India has always had the international reputation of being a state of non-violent political activity. But you don’t see much of it here. There is a lot of coercion, intimidation, money power here. I won’t say it’s very disheartening, but it’s a fact of life we have to recognise. The Indian military, for example, has been involved in paramilitary or counter-insurgency operations against Indian citizens for a number of years — beginning with the Nagas, right up to the present.

I’m not quite sure if there’s an exact cause. But clearly one cause is being hit by globalisation — in India in particular and also in other South Asian states. I’d say even more so in the northwest frontier of Pakistan. Traditional societies are being opened up to the world and some of them can adjust, but some just go haywire. Young people between the age of 16 and 22 years are attracted to violent non-parliamentarian means of protesting and pursuing their interests. That, of course, involves a challenge to the state. This is common everywhere. In Nepal we have seen a revolution. In Pakistan the tribal area is being cracked open like an eggshell to globalisation, which takes the form of radical Islamisation and revival of traditional (in this case, Pashtun) identities.

This is a common problem in the region. Yet look at India, and compare the rest of the region with 15 years ago, and you see there has been amazing economic growth.
But the trouble is that growth is uneven. I see a Bentley distributorship at Ashoka Hotel, something that just blows my mind. And I see people living in hovels in sub-human conditions on the outskirts of Delhi.

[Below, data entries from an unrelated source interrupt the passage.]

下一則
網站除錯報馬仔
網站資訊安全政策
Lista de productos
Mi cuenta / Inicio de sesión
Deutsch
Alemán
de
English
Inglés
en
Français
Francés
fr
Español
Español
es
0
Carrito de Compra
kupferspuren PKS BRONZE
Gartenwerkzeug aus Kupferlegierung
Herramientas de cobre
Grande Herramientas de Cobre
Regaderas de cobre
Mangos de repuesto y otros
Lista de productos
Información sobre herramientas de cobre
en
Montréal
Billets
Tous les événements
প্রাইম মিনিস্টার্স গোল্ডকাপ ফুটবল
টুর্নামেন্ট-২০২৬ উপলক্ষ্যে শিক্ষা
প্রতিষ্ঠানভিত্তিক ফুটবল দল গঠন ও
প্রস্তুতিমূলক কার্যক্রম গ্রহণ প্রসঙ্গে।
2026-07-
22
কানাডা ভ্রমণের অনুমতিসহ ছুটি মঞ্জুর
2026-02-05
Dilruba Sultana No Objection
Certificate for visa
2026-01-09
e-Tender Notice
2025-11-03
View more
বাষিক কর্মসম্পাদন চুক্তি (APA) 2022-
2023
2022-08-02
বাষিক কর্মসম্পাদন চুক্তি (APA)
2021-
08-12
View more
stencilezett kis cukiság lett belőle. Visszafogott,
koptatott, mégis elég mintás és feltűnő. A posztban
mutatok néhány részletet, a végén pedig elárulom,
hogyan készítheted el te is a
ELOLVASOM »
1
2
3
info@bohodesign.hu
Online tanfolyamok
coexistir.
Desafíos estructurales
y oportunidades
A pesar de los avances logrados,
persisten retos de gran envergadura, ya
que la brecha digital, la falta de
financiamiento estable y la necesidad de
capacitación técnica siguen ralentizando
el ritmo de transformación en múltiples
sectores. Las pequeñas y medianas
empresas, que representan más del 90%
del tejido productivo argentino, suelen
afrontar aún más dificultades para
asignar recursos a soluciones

Now the Americans generally tend to see the positive side of India. You have a large number of Americans, sometimes the NRIs, who are essentially cheerleaders for India. India can do no wrong and India is a wonderful country and India is an excellent counter to China. India is the place to put your capital to grow your money. All of that is true. But India is still a country where over half the world’s poor are living. And some of them are not better off than they were before. I think we all have trouble understanding the contradictions in society. India is fascinating because it presents us with these contradictions.

In terms of US-India relations, I think we have turned the corner in terms of macro factors. There is no economic relationship that’s unequal; there is now a culture of mutual penetration: Indian culture in the United States and of course American culture here. A lot of you are wearing blue jeans, I can see. So, in a sense, since the American popular culture spread here, the Indian culture spread to the United States and that’s another linkage I have never seen in the past before. When I was a graduate student, the joke was that grad students studying Russian were optimists, those studying Chinese were pessimists, and those studying Hindi were fools! I studied Hindi because I thought there was more to India than the mystic east. And I think I am attracted to it because of Nehru and non-violence. My generation was involved in the civil rights movement, and this is where our guiding star came from.. I think that has faded away and now India is seen also as a country of significant power, even military power. But, above all, there’s an economic relationship, which ties us together in ways that I couldn’t have imagined before. Now there’s also a new defence relationship and the United States and India have embarked on a long series of military training exercises.